Backstage before the show, Roxy explained that she returned to the 90's in part because performing at the Metro had started to feel a bit like preaching to the choir: "The audience was always good, but moderate, compared to the masses you can get to see here. So if you have a message to say, you can say it, but you're not going to get very many people to hear you." Tonight, she doesn't seem to appeal to any suburban curiosity seekers: She's that good. Other performers ply their trade through novelty and radio-friendly selections, but Roxy vamps onstage with a cocky swagger unique to the highest breed of femme fatale. She doesn't so much imitate femininity as embody it, and the resulting genderfuck is strong enough to make even the most impoverished queer-studies grad student reach for her wallet. By contrast, straight men keep their business safely in their pants.

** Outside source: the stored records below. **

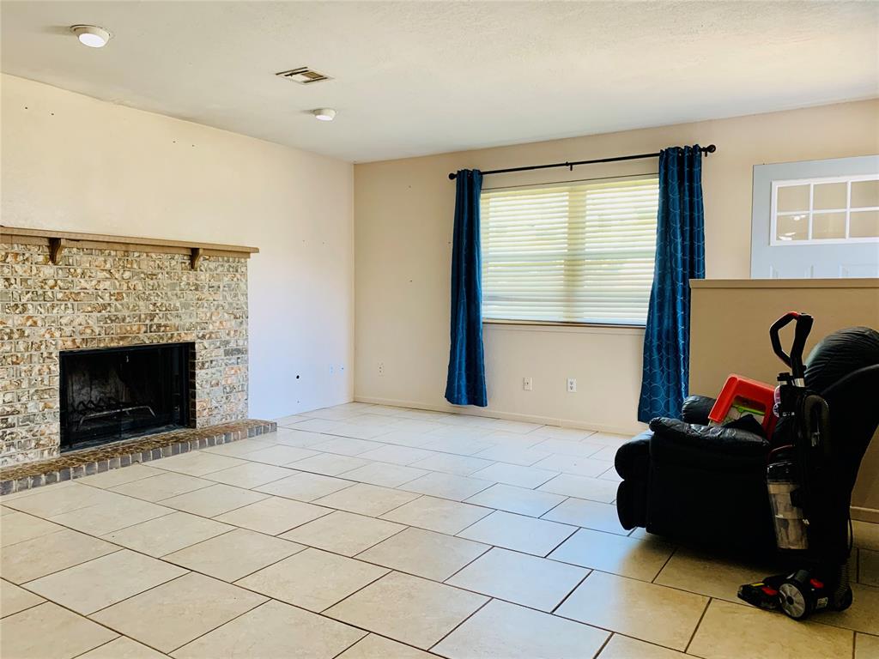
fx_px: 660
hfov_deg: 67.3
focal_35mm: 26
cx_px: 440
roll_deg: -1.4
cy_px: 330
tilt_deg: -2.8
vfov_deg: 53.1
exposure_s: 1/60
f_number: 1.8
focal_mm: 4.25
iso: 80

Meanwhile, gay men line up at the edge of Roxy's stage with dollar bills in their hands. They beam as she stops to take their tips, and they're still beaming when they turn away to sit down again. Why do these shy smiles linger in a place that no longer welcomes them as generously as it used to? Is their response a form of submission? Or is their modest joy a quiet victory amid the thrumming beats of Annie Lennox and Diana Ross? It's hard to know.
Meanwhile, the two straights in front of me stir their drinks and check their watches--waiting for the 90's to end.
Gay 90's is at 408 Hennepin Ave. Mpls.; The Saloon at 830 Hennepin Ave., Mpls.; First Avenue at 701 First Ave. N., Mpls.; Tropix Beach Club at 400 Third Ave. N; Club Metro, 733 Pierce Butler Route, St. Paul.